Implements `docs/modules/env.md` and `DESIGN.md Β§4`.

## Public surface

| Symbol | Kind | Notes |
|---|---|---|
| `DriftCallEnv` | class | OpenEnv-compliant RL environment. Single-session, single-episode-at-a-time. |
| `EnvConfig` | frozen dataclass | Validated config snapshot. Built via `EnvConfig.from_mapping(...)`. |
| `Episode` | frozen dataclass | Terminal-only snapshot fed to `cells.step_08_rewards.compute_rewards`. |
| `DriftScheduler` | Protocol | `(stage, seed, goal) -> tuple[DriftEvent, ...]`. Default: `drift_injector.build_schedule`. |
| `TTSEngine` / `ASREngine` | Protocols | Audio boundary contracts (env.md Β§2.1). |
| `DriftCallEnvError` and 12 subclasses | exceptions | E1..E12 typed taxonomy. |

## Wiring

```
reset(seed)
  └── task_generator.generate(seed, stage, language_weights)
  └── per-domain vendor.initial_state(seed, goal)        # airline, cab, restaurant, hotel, payment
  └── scheduler(stage, seed, goal)                       # default = drift_injector.build_schedule
  └── audio_boundary_enabled? tts_engine.synthesize(seed_utterance, language)
  └── DriftCallObservation(turn=0, ...)

step(action, *, force_drift_pattern=None)
  1a. _validate_action(action)            # pure, raises InvalidActionError BEFORE mutation
  1b. force_drift_pattern resolved        # unknown -> InvalidActionError
  2.  turn += 1                            # via dataclasses.replace
  3.  drift fold:                          # forced pattern OR scheduled pending drifts
        - sort by (turn asc, pattern_id asc)
        - apply via drift_injector.apply_drift
  4.  side-channel emit pass               # vendor.emit_side_channel_if_pending per domain
  5.  dispatch:
        TOOL_CALL    -> vendor.dispatch(...) and merge any pending notice into ToolResult
        SPEAK/CLARIFY-> no state change
        PROBE_SCHEMA -> vendor.describe_schema(state, version), wrapped as ToolResult
        SUBMIT       -> terminate("SUBMIT")
        ABORT        -> terminate("ABORT")
  6.  record action (and ToolResult, if any) via dataclasses.replace
  7.  if turn >= max_turns -> terminate("TIMEOUT")
  8.  if terminal -> build Episode + step_08_rewards.compute_rewards (memoized)
  9.  return DriftCallObservation
```

## Termination

`terminated_by ∈ {SUBMIT, ABORT, TIMEOUT, ANTI_HACK}`. Reward layer reads `terminated_by` to force `r1=0` for ABORT/TIMEOUT/ANTI_HACK. `Episode` and `Rewards` are write-once; `episode()`/`rewards()` return memoized identities.

## Determinism contract

Same `(config, seed)` β‡’ byte-identical `goal`, `drift_schedule`, and initial `vendor_states`. The only non-deterministic field is `episode_id` (uuid4), which is purely an audit handle (env.md Β§9 Q5).

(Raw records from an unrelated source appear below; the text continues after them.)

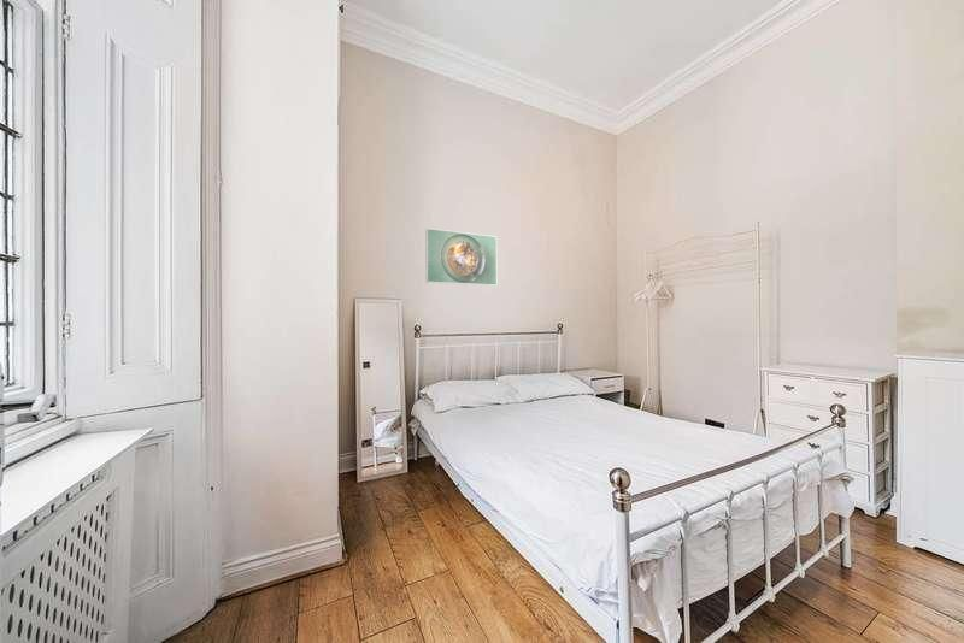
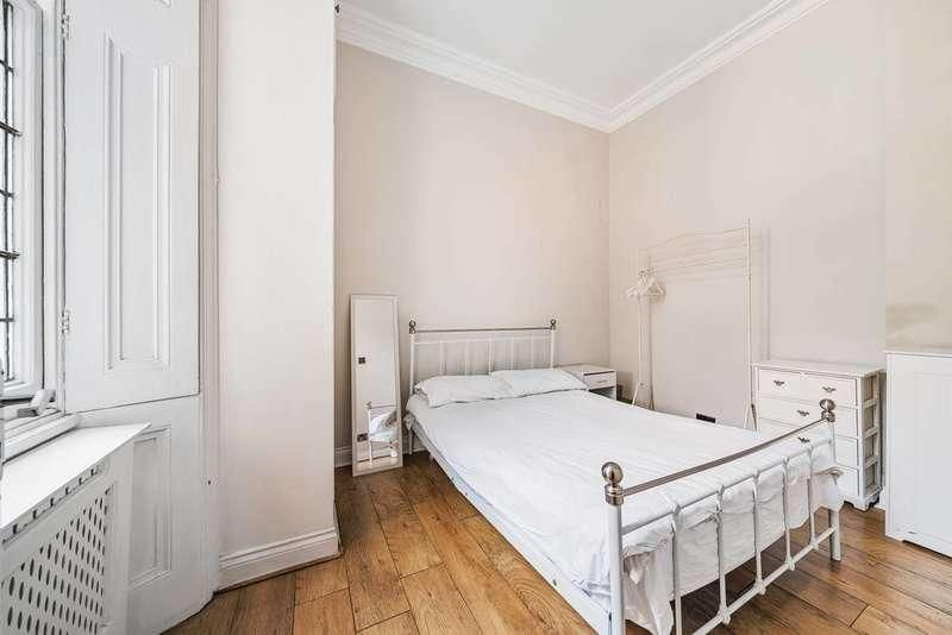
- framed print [424,228,498,287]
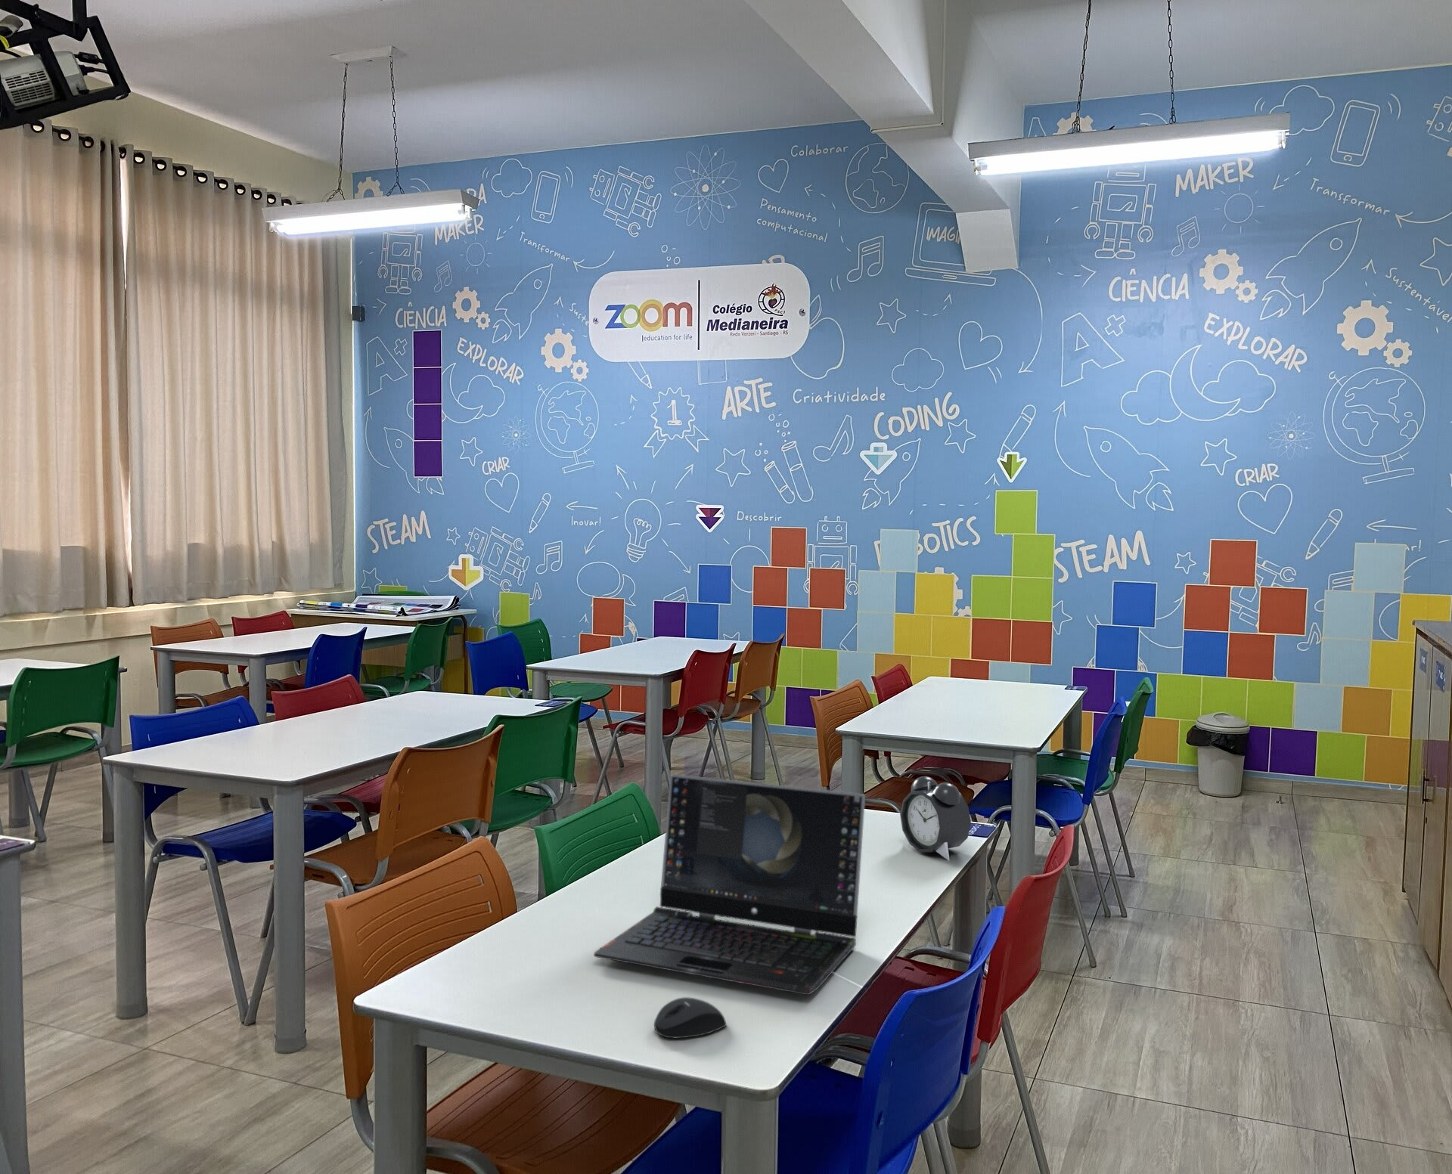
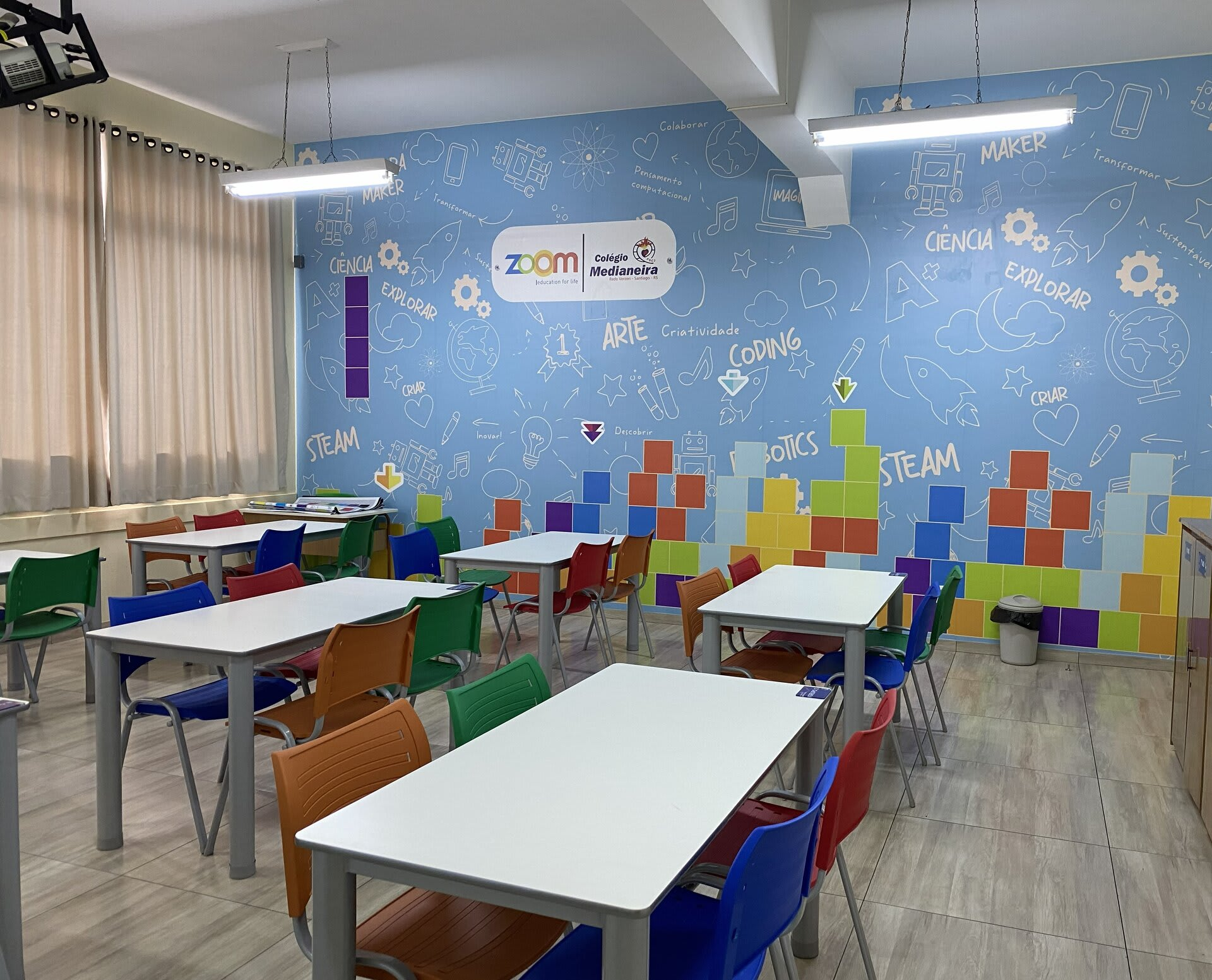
- mouse [653,997,727,1039]
- laptop computer [593,774,866,996]
- alarm clock [900,775,972,861]
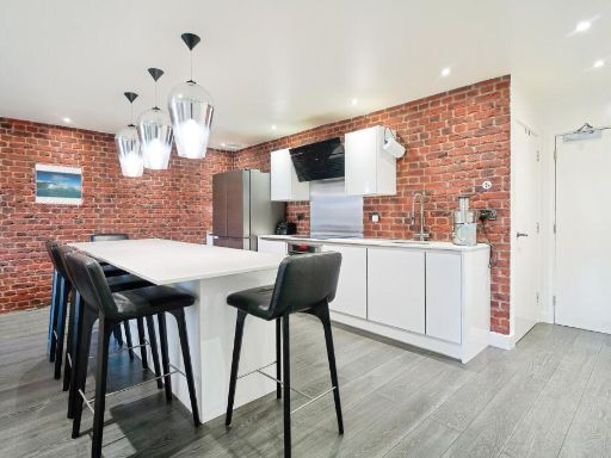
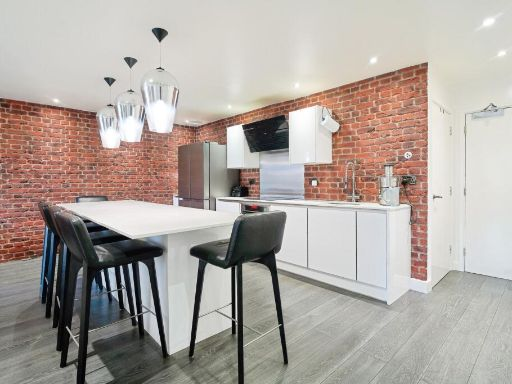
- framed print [35,162,84,206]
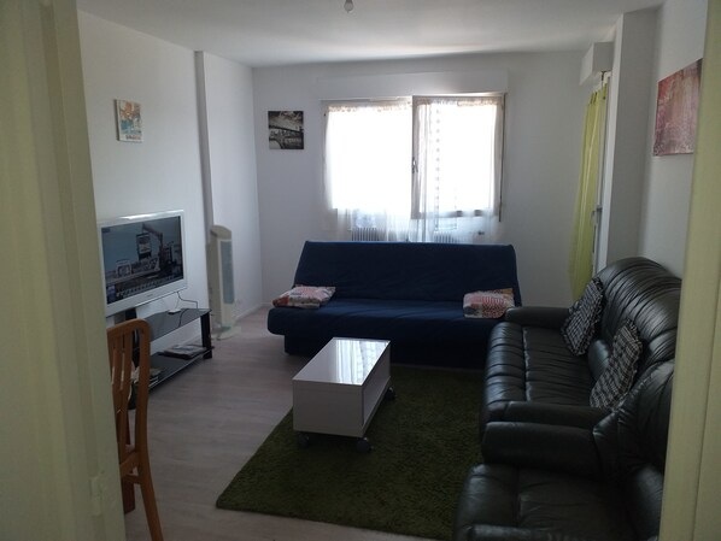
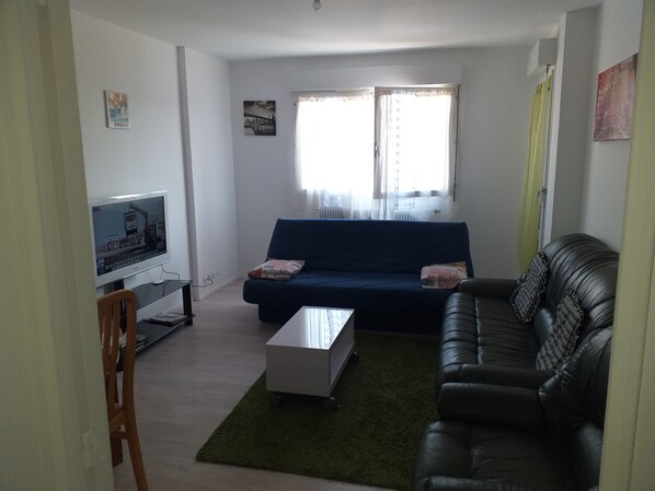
- air purifier [204,224,242,341]
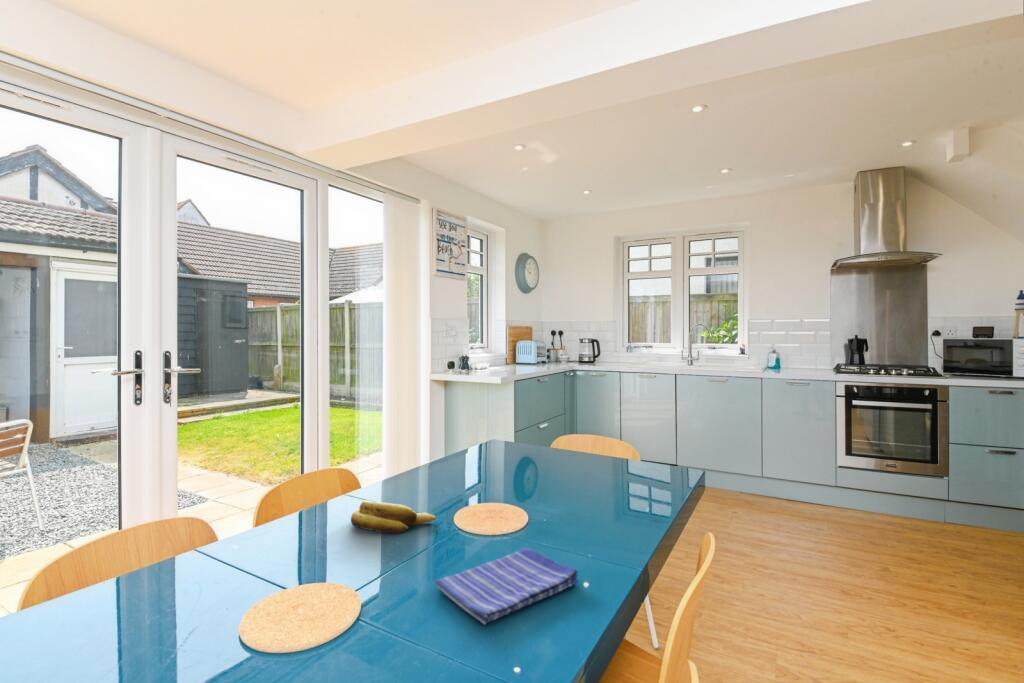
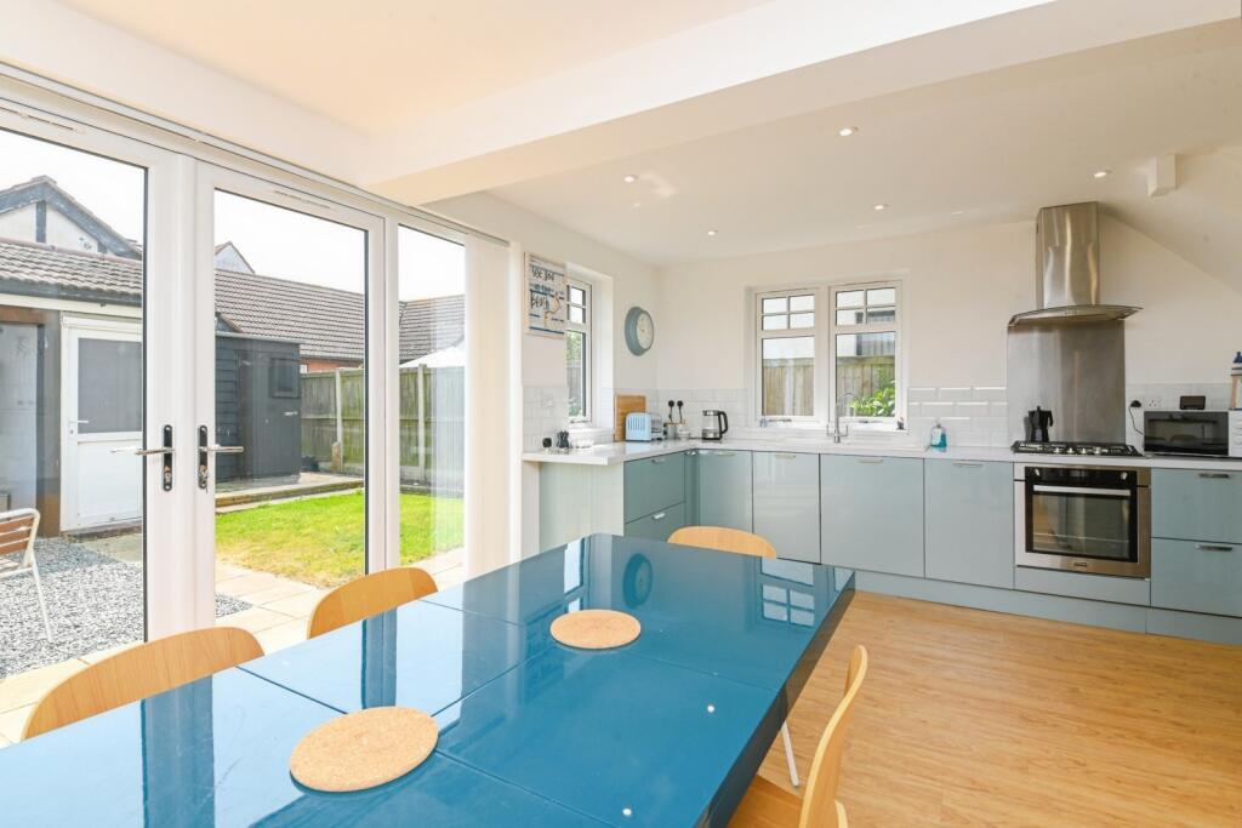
- dish towel [433,547,580,625]
- banana [350,499,437,534]
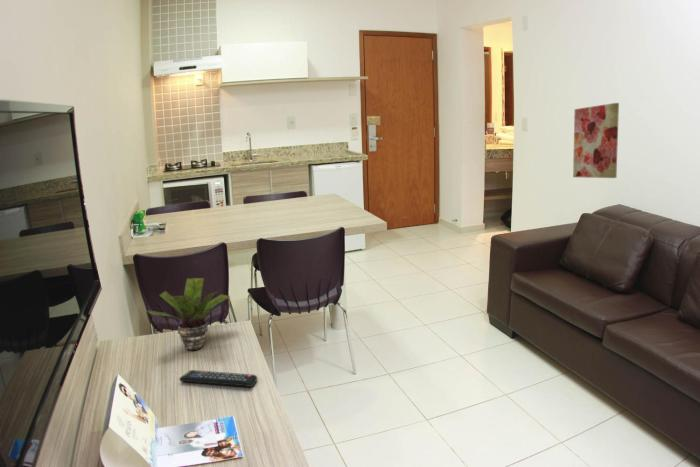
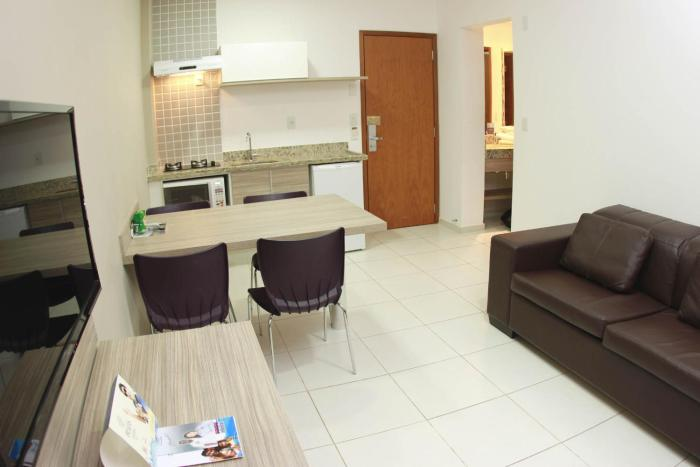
- remote control [178,369,258,388]
- wall art [572,102,620,179]
- potted plant [146,277,230,351]
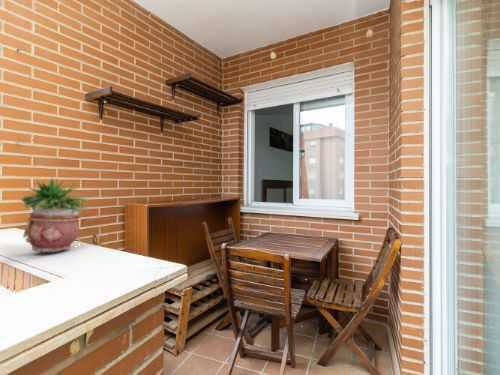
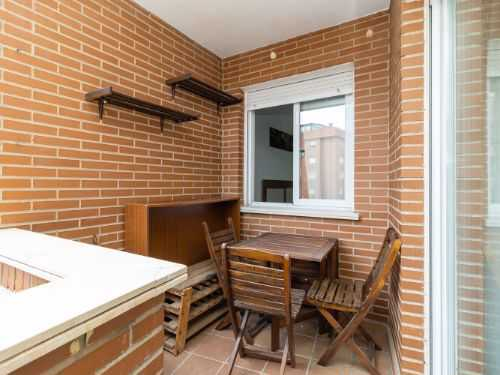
- potted plant [20,176,90,254]
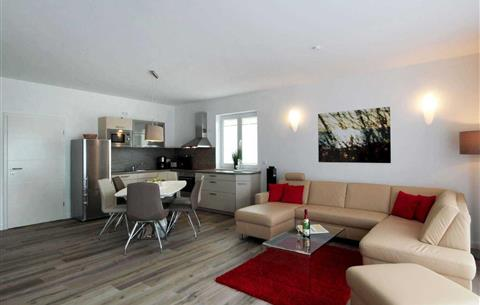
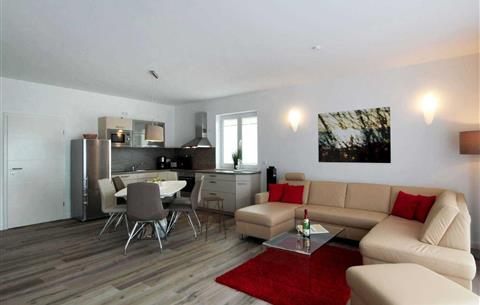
+ side table [200,196,227,242]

## Error taxonomy (E1–E12)

All extend `DriftCallEnvError(Exception)`:

| # | Class | When |
|---|---|---|
| E1 | `InvalidConfigError` | unknown key, bad weights, missing audio engine, etc. |
| E2 | `EnvNotReadyError` | step/state/episode/rewards before reset |
| E3 | `EnvClosedError` | reset/step after close |
| E4 | `InvalidActionError` | per-`ActionType` field-matrix violation; force_drift_pattern unknown |
| E5 | `EpisodeAlreadyTerminalError` | step after termination |
| E6 | `EpisodeNotTerminalError` | episode/rewards before termination |
| E7 | `ConcurrentStepError` | reentrant step |
| E8 | `UnknownDomainError` | PROBE_SCHEMA on unregistered domain |
| E9 | `UnknownToolError` | TOOL_CALL with tool_name not in available_tools |
| E10 | `DriftInjectionError` | drift fold failure (propagated from drift_injector) |
| E11 | `RewardComputationError` | compute_rewards failure |
| E12 | `AudioPipelineError` | TTS/ASR engine raised at boundary |

Validation in `_validate_action` is strictly pure: raises before any state mutation, so the env remains valid for a subsequent `step()`.

## Audio boundary

`audio_boundary_enabled=True` requires both `tts_engine` and `asr_engine`. On `reset()` the env calls `tts_engine.synthesize(goal.seed_utterance, goal.language)`; the canonical `last_transcript` remains the textual `seed_utterance`. The audio pipeline never feeds bytes back into reward computation.

## Out of scope

- LLM judging β€” never. The env is the judge.
- Concurrency β€” single-session by contract; no locks, no asyncio.
- Disk/network I/O at `__init__` β€” strictly forbidden.